---- Supplied records

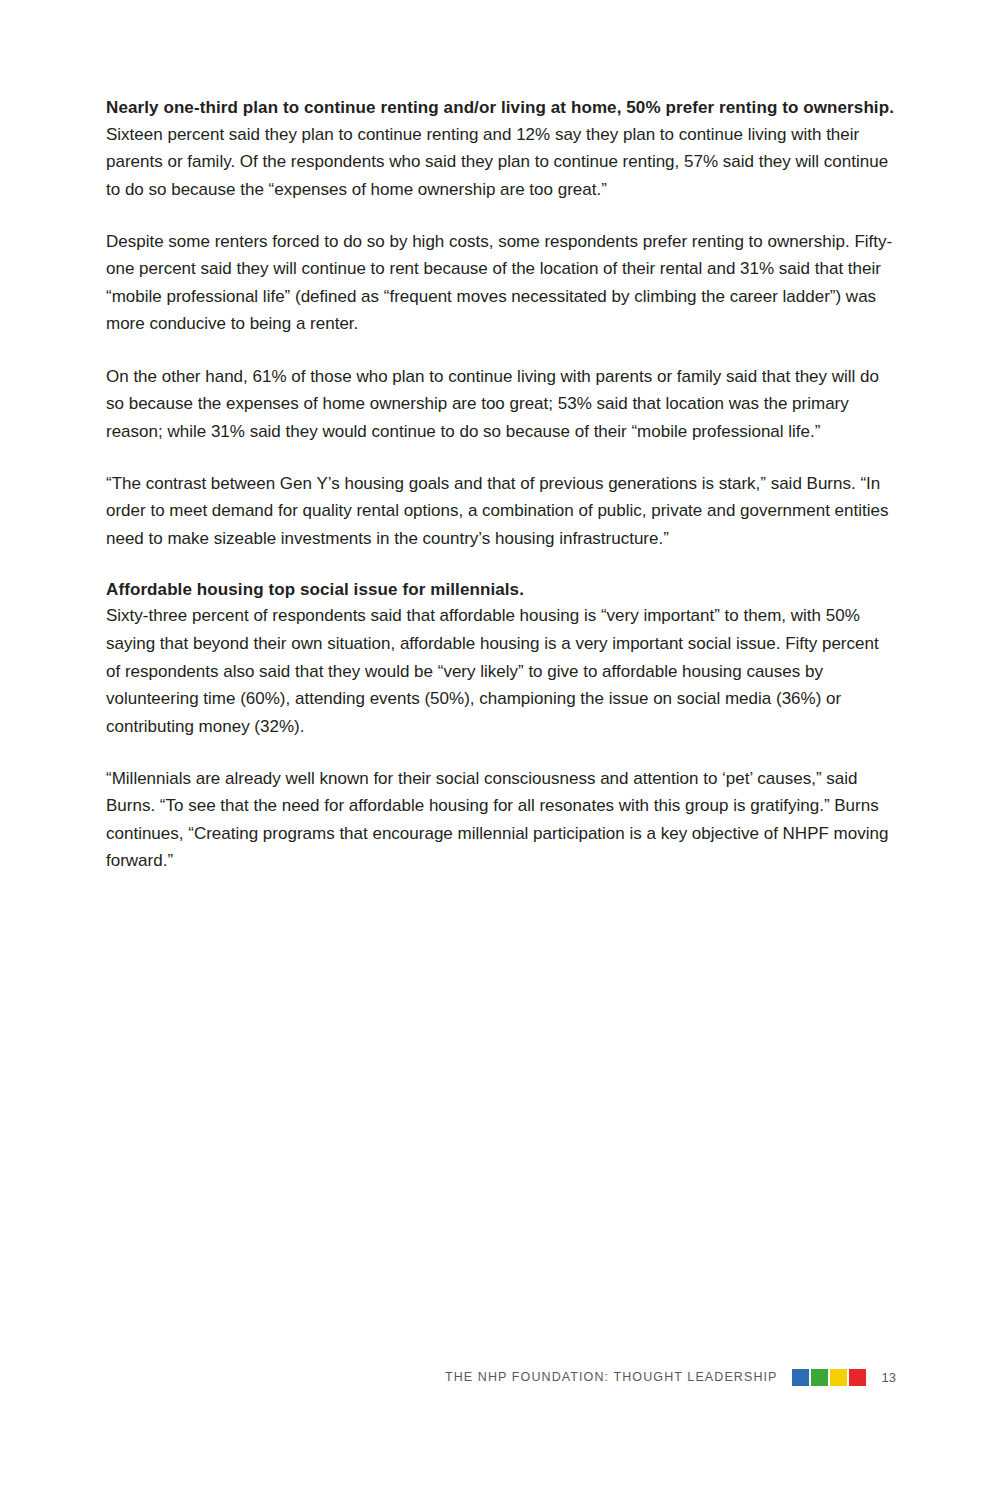Nearly one-third plan to continue renting and/or living at home, 50% prefer renting to ownership.
Sixteen percent said they plan to continue renting and 12% say they plan to continue living with their parents or family. Of the respondents who said they plan to continue renting, 57% said they will continue to do so because the “expenses of home ownership are too great.”
Despite some renters forced to do so by high costs, some respondents prefer renting to ownership. Fifty-one percent said they will continue to rent because of the location of their rental and 31% said that their “mobile professional life” (defined as “frequent moves necessitated by climbing the career ladder”) was more conducive to being a renter.
On the other hand, 61% of those who plan to continue living with parents or family said that they will do so because the expenses of home ownership are too great; 53% said that location was the primary reason; while 31% said they would continue to do so because of their “mobile professional life.”
“The contrast between Gen Y’s housing goals and that of previous generations is stark,” said Burns. “In order to meet demand for quality rental options, a combination of public, private and government entities need to make sizeable investments in the country’s housing infrastructure.”
Affordable housing top social issue for millennials.
Sixty-three percent of respondents said that affordable housing is “very important” to them, with 50% saying that beyond their own situation, affordable housing is a very important social issue. Fifty percent of respondents also said that they would be “very likely” to give to affordable housing causes by volunteering time (60%), attending events (50%), championing the issue on social media (36%) or contributing money (32%).
“Millennials are already well known for their social consciousness and attention to ‘pet’ causes,” said Burns. “To see that the need for affordable housing for all resonates with this group is gratifying.” Burns continues, “Creating programs that encourage millennial participation is a key objective of NHPF moving forward.”
The NHP Foundation: Thought Leadership
13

--------

Take the lines from the one containing "are already well" through the final line of the entries above, and set them down exactly, with nothing added.

Solution to this problem:
“Millennials are already well known for their social consciousness and attention to ‘pet’ causes,” said Burns. “To see that the need for affordable housing for all resonates with this group is gratifying.” Burns continues, “Creating programs that encourage millennial participation is a key objective of NHPF moving forward.”
The NHP Foundation: Thought Leadership
13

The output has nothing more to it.